--- PROVIDED ENTRIES Enclosed Below ---

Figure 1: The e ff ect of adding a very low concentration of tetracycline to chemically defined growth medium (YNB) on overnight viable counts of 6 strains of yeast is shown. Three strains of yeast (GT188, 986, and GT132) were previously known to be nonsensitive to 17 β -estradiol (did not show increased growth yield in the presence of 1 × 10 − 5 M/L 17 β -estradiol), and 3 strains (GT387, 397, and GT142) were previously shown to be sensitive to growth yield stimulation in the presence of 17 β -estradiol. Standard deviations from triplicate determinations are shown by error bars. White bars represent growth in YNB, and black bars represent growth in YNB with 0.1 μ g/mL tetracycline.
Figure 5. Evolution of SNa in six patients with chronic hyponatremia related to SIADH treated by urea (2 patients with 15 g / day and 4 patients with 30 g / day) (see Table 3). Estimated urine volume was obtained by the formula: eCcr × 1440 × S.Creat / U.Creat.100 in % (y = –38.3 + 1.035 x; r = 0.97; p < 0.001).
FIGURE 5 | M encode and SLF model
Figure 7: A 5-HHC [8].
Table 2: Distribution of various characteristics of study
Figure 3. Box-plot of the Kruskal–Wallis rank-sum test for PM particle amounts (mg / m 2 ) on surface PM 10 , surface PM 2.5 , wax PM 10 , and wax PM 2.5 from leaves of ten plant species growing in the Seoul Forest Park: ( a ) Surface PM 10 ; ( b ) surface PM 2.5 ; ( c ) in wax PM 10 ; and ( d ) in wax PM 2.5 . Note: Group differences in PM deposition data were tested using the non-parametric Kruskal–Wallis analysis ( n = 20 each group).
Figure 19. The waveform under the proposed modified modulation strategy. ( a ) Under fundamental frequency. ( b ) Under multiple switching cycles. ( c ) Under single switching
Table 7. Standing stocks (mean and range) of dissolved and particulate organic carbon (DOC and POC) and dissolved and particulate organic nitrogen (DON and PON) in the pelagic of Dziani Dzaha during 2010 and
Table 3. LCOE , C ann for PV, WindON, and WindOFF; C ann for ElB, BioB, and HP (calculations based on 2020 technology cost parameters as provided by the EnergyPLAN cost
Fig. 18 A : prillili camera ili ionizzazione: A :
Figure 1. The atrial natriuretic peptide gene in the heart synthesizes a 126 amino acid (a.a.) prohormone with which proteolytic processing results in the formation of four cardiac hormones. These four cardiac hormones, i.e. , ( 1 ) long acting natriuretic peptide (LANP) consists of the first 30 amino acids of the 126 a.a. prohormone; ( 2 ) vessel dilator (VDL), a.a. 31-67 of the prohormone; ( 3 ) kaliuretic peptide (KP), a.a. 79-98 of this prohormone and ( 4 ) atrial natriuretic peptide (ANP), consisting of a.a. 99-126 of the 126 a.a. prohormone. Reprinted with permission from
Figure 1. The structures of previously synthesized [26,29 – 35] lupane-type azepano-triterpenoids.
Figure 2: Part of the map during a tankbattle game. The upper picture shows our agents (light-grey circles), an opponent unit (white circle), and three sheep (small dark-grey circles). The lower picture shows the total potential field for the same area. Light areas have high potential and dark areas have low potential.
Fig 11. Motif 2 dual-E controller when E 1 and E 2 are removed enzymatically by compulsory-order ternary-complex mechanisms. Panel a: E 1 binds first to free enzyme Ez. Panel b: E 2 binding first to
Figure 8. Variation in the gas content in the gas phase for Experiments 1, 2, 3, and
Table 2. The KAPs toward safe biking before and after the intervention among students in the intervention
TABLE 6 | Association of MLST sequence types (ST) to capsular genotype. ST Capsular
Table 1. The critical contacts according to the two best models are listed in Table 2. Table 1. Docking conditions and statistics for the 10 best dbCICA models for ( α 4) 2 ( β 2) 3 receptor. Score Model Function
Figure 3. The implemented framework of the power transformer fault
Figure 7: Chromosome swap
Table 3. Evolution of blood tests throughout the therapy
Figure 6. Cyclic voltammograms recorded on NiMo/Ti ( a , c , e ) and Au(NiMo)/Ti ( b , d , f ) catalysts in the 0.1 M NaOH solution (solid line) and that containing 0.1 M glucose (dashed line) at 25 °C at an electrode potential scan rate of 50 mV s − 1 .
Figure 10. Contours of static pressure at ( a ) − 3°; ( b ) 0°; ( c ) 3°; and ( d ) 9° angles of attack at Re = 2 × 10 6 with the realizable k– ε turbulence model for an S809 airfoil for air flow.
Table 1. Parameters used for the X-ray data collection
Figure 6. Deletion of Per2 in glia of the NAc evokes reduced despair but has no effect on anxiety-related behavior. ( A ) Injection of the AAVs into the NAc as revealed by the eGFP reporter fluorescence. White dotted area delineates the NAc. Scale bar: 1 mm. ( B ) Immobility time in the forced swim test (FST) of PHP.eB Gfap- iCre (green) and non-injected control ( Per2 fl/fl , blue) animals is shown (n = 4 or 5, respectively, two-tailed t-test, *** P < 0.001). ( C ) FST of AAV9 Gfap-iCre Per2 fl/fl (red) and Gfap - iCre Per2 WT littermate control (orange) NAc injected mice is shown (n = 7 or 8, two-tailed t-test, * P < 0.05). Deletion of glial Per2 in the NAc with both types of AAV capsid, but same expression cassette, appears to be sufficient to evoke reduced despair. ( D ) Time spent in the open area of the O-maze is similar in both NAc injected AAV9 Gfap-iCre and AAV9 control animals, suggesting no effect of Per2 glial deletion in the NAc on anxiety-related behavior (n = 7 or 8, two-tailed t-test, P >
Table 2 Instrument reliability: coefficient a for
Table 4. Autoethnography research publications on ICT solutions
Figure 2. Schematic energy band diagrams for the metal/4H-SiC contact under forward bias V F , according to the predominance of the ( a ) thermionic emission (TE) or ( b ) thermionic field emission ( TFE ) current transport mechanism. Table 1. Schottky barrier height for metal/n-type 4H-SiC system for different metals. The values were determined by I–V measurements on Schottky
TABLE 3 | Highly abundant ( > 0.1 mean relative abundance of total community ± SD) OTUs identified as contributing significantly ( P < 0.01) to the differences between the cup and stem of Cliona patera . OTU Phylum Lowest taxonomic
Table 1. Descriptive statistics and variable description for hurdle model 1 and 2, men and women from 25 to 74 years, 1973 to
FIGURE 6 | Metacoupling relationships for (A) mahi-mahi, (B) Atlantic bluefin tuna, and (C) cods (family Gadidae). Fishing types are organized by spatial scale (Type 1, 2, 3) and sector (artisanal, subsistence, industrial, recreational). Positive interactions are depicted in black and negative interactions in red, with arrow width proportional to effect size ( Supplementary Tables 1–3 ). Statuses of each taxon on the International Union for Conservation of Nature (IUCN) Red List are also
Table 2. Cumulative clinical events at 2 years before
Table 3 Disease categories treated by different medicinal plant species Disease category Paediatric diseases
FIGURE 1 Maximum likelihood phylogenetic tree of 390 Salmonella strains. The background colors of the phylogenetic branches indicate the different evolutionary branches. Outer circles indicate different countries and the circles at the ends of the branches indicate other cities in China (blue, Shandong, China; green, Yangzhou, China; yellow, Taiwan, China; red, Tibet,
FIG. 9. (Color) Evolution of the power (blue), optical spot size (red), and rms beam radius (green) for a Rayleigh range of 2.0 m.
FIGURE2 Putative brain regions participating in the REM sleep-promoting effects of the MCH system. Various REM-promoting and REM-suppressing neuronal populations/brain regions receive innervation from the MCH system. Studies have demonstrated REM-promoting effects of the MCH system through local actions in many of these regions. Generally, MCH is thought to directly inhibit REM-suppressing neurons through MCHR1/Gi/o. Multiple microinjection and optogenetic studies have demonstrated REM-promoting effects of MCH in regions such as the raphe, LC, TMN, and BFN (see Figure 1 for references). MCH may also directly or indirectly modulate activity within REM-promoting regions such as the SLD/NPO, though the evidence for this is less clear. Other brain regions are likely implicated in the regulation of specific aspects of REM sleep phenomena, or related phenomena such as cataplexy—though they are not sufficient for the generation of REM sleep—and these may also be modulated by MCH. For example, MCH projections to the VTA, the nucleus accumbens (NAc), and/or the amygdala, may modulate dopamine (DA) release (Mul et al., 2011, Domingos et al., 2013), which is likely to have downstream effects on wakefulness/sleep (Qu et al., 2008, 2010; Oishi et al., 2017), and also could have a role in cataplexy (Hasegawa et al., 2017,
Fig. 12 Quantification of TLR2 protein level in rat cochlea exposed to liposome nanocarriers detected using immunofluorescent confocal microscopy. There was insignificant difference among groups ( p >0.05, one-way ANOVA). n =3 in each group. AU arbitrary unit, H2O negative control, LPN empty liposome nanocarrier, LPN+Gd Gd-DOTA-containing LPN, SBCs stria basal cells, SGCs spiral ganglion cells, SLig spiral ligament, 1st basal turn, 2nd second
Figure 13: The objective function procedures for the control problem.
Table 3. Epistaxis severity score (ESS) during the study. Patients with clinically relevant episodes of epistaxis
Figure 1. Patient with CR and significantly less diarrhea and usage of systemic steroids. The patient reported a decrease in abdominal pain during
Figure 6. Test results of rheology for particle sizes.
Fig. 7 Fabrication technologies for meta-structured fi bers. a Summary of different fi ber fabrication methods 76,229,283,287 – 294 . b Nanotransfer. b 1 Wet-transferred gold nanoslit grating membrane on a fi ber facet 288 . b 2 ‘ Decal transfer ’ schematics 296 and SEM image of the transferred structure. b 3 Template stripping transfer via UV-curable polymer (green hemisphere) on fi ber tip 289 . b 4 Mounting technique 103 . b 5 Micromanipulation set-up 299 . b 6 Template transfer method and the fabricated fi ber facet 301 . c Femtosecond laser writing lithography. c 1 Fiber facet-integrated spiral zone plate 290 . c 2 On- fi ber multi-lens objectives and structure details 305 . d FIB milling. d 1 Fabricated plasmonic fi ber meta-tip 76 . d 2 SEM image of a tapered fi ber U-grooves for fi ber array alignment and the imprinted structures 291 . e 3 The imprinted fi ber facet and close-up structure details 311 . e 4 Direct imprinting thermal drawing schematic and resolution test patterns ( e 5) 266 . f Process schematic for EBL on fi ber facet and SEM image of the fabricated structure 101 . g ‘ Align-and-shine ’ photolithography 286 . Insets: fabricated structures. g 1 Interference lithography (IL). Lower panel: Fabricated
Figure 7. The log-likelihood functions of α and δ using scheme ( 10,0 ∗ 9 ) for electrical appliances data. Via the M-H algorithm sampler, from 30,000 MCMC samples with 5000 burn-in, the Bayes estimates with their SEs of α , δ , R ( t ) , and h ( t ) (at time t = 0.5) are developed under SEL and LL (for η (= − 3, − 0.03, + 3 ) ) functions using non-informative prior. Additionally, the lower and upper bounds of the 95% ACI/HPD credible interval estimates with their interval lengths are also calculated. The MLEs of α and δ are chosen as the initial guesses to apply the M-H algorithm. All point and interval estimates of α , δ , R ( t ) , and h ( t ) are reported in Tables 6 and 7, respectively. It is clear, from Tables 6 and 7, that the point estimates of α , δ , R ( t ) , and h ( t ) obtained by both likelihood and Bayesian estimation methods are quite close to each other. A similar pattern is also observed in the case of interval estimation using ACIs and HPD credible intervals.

--- End of Enclosed PROVIDED ENTRIES ---

GOAL OF THE EXERCISE =>
An exact copy of the lines above between the line holding "Table 3. LCOE" and the line holding "Fig. 18 A : prillili", inclusive, is the whole answer.

FINISHED TASK =>
Table 3. LCOE , C ann for PV, WindON, and WindOFF; C ann for ElB, BioB, and HP (calculations based on 2020 technology cost parameters as provided by the EnergyPLAN cost
Fig. 18 A : prillili camera ili ionizzazione: A :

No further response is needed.